There are young people, like you, that say “how can we live without it?” I can understand it because you grew up with it. In my time was the transition between glass and plastic. There was resistance to the change. We said “no way, the plastic is so horrible.” But you can see now that the plastic looks just like glass. It’s so beautiful. I love it, honestly. You can find it in whatever shape you want and it is so useful. But it is bad.

As members of the Lake Superior Watershed, how can we move forward on this issue?

The most important thing moving forward is the communication, to tell to the people that the plastic is not my friend. We totally need to stop using plastic like we are using it now.
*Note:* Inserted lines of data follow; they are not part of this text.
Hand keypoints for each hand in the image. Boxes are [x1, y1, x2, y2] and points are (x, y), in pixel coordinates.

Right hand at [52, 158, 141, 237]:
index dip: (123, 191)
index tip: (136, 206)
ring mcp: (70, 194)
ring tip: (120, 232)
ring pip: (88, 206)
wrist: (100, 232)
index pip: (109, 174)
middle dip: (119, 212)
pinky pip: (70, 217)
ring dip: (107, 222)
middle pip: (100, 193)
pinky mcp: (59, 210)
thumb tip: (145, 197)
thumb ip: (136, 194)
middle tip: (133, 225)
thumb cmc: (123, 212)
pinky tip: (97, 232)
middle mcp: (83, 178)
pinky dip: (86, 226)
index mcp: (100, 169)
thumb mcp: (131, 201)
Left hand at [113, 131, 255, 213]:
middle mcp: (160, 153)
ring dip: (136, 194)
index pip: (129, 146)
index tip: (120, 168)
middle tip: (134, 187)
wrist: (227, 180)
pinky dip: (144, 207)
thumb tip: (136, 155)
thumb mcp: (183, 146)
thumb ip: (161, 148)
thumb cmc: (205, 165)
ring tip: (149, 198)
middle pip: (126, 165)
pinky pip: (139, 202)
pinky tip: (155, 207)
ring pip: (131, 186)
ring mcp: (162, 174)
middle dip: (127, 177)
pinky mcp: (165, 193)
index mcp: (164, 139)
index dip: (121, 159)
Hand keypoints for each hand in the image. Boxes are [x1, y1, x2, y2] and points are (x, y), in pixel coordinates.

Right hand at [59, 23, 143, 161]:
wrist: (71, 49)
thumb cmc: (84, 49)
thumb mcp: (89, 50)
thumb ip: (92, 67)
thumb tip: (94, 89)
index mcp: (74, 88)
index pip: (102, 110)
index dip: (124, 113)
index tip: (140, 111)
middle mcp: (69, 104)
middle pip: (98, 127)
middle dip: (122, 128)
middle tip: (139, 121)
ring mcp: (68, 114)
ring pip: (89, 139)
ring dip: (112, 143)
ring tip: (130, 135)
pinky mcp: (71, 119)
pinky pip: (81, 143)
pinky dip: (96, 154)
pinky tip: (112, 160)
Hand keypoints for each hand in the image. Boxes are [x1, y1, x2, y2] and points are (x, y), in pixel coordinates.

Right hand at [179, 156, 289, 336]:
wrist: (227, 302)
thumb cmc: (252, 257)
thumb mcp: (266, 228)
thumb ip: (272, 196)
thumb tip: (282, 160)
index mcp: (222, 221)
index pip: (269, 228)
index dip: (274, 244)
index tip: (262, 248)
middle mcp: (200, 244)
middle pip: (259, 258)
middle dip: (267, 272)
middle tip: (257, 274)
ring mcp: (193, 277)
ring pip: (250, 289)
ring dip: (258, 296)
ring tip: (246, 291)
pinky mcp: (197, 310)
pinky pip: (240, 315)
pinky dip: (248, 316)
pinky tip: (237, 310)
In school they teach you the three R’s: Reuse, Recycle, Reduce, but I say we need to start with Refuse. What happens when you’re at Subway? You ask them for your sandwich and then what do they do? Automatically, they give you a plastic bag. And then you walk and sit at the table and how long do you use this plastic bag? Less than five minutes. And then you can find it in the ocean and it will stay longer than 40 years like that. Just for five minutes. We need to start changing this. For me, the key are the children because they will listen to you.

You know this Lake [Superior] is kind of clean. It’s the cleanest. As you know, Lake Erie is the worst. This is horrible. Lake Erie is shallow and surrounded by a lot of people this is why we found a high concentration of plastic. Here in Lake Superior we didn’t find a lot. However… we found it. And this is the problem. Plastic is everywhere. We need to be careful because we are using the water. We are eating what comes from the water. We’re drinking this water.